Tim Tebow doesn’t look so great in this former Mets minor leaguers’ Festivus-esque airing of grievances
Calling all Vols, Dawgs, ‘Noles and Canes, we have big news for you: Tim Tebow—lord and savoir and by most accounts an all-around pretty good guy—might be what you thought he was all along. Well, at least according to longtime Mets minor leaguer Andrew Church that is. On Thursday night, after being released by the Mets once and for all, Church finally cracked, airing six seasons worth of dirty laundry in a late-night Instagram post that makes for some seriously entertaining (and depressing) reading. Check it out.
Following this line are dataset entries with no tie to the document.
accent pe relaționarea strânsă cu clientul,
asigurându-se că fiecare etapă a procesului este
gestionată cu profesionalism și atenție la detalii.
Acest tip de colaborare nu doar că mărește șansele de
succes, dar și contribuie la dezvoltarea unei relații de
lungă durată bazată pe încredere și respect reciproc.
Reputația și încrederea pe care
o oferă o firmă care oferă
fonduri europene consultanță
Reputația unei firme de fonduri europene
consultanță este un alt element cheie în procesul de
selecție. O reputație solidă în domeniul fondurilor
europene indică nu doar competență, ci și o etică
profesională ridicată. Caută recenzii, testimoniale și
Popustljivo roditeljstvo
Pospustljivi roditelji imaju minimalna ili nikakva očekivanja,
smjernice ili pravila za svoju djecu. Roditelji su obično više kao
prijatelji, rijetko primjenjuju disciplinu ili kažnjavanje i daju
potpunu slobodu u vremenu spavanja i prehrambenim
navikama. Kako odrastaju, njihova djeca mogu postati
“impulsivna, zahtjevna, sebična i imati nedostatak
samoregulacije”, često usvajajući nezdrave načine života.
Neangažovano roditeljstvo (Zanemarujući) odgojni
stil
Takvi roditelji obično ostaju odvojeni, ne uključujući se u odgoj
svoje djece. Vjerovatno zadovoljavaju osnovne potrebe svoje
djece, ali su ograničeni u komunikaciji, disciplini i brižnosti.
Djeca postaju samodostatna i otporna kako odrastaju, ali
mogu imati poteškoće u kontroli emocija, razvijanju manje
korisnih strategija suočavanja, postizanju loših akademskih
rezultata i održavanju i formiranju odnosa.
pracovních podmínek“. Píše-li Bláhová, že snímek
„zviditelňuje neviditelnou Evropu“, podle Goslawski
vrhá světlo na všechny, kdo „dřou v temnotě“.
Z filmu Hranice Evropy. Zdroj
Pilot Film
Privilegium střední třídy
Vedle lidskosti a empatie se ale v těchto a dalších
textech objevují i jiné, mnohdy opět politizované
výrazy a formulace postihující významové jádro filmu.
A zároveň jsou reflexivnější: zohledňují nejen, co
Now, in Tebow’s defense, the Wilpons and their trickle-down crap-o-nomics bear the brunt of Church’s wrath here. He even accuses them of trying to make him pitch with a torn UCL, which feels like a big no-no. But still the Tebow tidbits are juicier than a Saturday morning Capri Sun commercial, with Church alleging that not only did guys lose their jobs to make room for Tebow on the roster, but that Tebow may have been collecting a cut of the increased profit as well, despite that cushy ESPN/NFL nest egg. If that is indeed true, it’s a bad look for a guy whose entire brand is avoiding bad looks.
Not all of this is Tebow’s fault. In fact, when it comes to the Mets' organizational issues, Tebow is just a drop in Flushing Bay. But still, it’s tough to look at Tebow’s career numbers and not see conspiracy: Tebow has jumped level every single year since joining the Mets in 2017, moving from Fall ball to Low A, to High A, to Single, to Double, and finally to Triple, even scoring a couple invites to Mets spring training along the way. All the while, Tebow has averaged a paltry .218 at the dish, and his Triple A numbers are even more damning, batting .163 and driving in 19 runs in 77 games for the Syracuse Mets in 2019.
So when Church writes, “Thank you to all the players and coaches who had the passion and drive to empower each other and push the game forward. Fuck you to everyone who wasn’t. You have no place in baseball,” it’s not hard to imagine who he’s talking about.